● **ABOUT THIS TASK**: Scan the data below. Pull out each line where "with" occurs.

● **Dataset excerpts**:
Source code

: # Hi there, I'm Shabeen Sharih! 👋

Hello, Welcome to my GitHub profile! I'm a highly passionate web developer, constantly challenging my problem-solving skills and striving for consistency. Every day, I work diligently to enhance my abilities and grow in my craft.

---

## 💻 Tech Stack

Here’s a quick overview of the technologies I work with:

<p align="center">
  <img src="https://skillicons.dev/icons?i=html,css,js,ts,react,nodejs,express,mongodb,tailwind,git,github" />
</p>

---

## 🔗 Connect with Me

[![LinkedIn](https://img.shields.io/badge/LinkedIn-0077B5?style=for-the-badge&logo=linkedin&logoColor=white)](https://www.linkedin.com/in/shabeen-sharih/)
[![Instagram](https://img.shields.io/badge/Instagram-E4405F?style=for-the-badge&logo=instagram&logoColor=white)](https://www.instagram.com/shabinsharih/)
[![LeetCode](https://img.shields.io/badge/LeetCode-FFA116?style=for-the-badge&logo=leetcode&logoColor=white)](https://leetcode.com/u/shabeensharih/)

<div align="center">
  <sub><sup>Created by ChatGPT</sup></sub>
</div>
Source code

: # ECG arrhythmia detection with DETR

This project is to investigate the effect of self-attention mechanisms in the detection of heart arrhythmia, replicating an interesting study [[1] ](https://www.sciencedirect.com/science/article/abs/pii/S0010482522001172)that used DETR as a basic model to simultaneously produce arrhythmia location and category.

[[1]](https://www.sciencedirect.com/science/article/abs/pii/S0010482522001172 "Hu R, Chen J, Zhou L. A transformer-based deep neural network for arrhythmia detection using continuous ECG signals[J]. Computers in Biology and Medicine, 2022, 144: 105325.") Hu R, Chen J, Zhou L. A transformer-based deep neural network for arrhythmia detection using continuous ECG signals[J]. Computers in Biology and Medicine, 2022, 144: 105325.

● **RESPONSE BELOW**:
Here’s a quick overview of the technologies I work with:
## 🔗 Connect with Me
: # ECG arrhythmia detection with DETR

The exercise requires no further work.